The morning of August 18, 2011 started like any other typical day. We were living in Irving at the time. This particular morning was shipment day, so I had been busy in the vault receiving and verifying money. When I finally made it back to my station I checked my phone, expecting maybe one or two text messages, but instead I saw tons of missed phone calls. I figured something had happened but when I called my mom back, I never expected to hear that it had to do with my brother. My mom could hardly speak when I called her and she handed the phone to my aunt who then proceeded to tell me what had happened. I remember asking her if she was sure, as if she would be lying. I knew she wasn't, but I kept thinking maybe someone had made a mistake and it wasn't really him. I think I might have screamed or said something loudly, because I remember everyone around me looking up at me.
If you've ever lost a person close to you, you can probably imagine my state of mind. It was a chaotic mix of emotions masked by a state of surrealism. I felt myself going through the motions of life, but I felt like an outsider who could only see things rather than actually experiencing
them. To this day, I sometimes feel that state creep up on me, but they seldom happen.

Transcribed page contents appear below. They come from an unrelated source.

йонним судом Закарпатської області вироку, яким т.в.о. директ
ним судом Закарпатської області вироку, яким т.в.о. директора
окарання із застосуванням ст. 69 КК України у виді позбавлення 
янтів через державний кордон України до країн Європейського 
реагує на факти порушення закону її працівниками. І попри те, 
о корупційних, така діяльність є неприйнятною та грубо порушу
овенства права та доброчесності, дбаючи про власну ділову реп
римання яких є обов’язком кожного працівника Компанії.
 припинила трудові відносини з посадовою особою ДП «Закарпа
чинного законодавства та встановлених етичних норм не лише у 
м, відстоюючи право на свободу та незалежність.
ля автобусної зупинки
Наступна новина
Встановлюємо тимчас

If you're wondering what caused the accident, we are still a little unsure of the exact reason. What we do know is that my brother took a curve too quickly and lost control. His vehicle flipped two and a half times before landing in a nearby field. He wasn't wearing his seatbelt and was thrown out of the vehicle and died on impact. It's possible that he was distracted while driving, but nothing was verified. All I know is that this experience has made me a stronger advocate for no texting and driving!
I cannot say this enough: Cherish your family! Human nature fools us into thinking that we are invincible and that bad things will never happen to us or our families. The reality is, it does and it will. It happened to us not only with my brother but with my cousin. A year before my brother died, we lost my cousin in a car accident as well. My sister was in that same accident and, by the grace of God, she is still here with us. Not a day goes by that I don't think about Jonathon. I would gladly give up lots of things in my life to have him back even if just for a day. I helped my mom raise him and take care of him. He was my big, little brother and I will never forget the impact he had on my life and family. I look forward to seeing him again, but until then, I will do all I can to keep his memory alive.
This blog is dedicated to him. His death helped me find another passion and talent. Photography. Photography has helped me deal with death by focusing all my energy into something positive. We didn't have many photos of him so I hope to use that as motivation to capture moments for others.
If you're wondering how I came up with my logo..my brother Jonathon is the inspiration for that. As a kid he was chubby and my mom gave him the nickname fat boy. He hated it but as he got older the name caught on to more people. Although he didn't like it, he will always be my fat boy.